In [25]:
import os
import json
import pandas as pd

from src.process_html import (
    record_to_document_list, 
    record_sanity_check,
    save_documents_as_jsonl,
    remove_duplicate_pages,
)

%load_ext autoreload
%autoreload 2

The autoreload extension is already loaded.

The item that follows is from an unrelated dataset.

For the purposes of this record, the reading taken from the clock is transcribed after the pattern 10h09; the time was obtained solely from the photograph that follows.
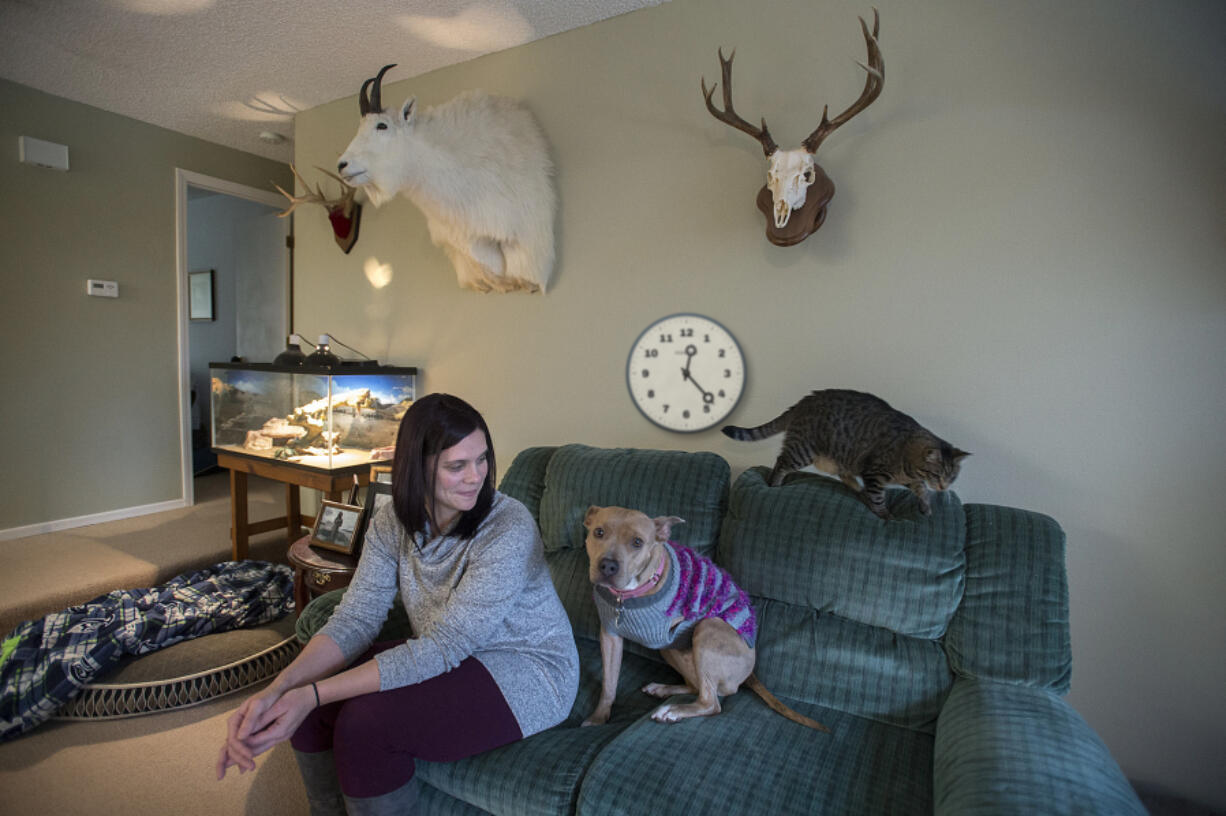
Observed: 12h23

To reload it, use:
  %reload_ext autoreload


# 1. Data Selection

1. Download file `crag_task_1_and_2_dev_v4.jsonl.bz2` from [here](https://github.com/facebookresearch/CRAG/tree/main/data)
2. run in terminal run `bunzip2 crag_task_1_and_2_dev_v4.jsonl.bz2`, the file will be replaced by `crag_task_1_and_2_dev_v4.jsonl`

In [2]:
data_dir = os.path.join('.', 'data')

In [5]:
# Extract metadata used as filters
path = os.path.join(data_dir, "crag_task_1_and_2_dev_v4.jsonl")

metadata_list = []
fields_to_keep = [
    'interaction_id', 
    'domain', 
    'question_type', 
    'static_or_dynamic', 
    'query',
]

with open(path, "r", encoding="utf-8") as f:
    for i, line in enumerate(f):
        record = json.loads(line)

        subset = {
            field: record[field] for field in fields_to_keep
        }
        
        metadata_list.append(subset)

In [6]:
# Covnert metadata_list to dataframe
metadata_df = pd.DataFrame(metadata_list)
print('metadata_df shape:', metadata_df.shape)
metadata_df.head(2)

metadata_df shape: (2706, 5)


Unnamed: 0,interaction_id,domain,question_type,static_or_dynamic,query
0,7bb29eb4-12f9-45f9-bf8a-66832b3c8962,sports,post-processing,static,how many 3-point attempts did steve nash avera...
1,a2486535-98e7-4876-9880-80374eac2fa8,movie,simple_w_condition,static,what is a movie to feature a person who can cr...


In [7]:
metadata_df.to_csv(
    os.path.join(data_dir, "crag_v4_metadata.csv"),
    index=False,
)

In [8]:
# Filter samples by the following data fields
selected_domains = ["finance", "movie", "sports"]
selected_question_type = ["comparison", "aggregation", "post-processing", "multi-hop"]
selected_static_or_dynamic = ["static"]

In [9]:
metadata_filtered = metadata_df[
    metadata_df['domain'].isin(selected_domains) &\
    metadata_df['question_type'].isin(selected_question_type) &\
    metadata_df['static_or_dynamic'].isin(selected_static_or_dynamic)
    ]

print('metadata shape after filtering:', metadata_filtered.shape)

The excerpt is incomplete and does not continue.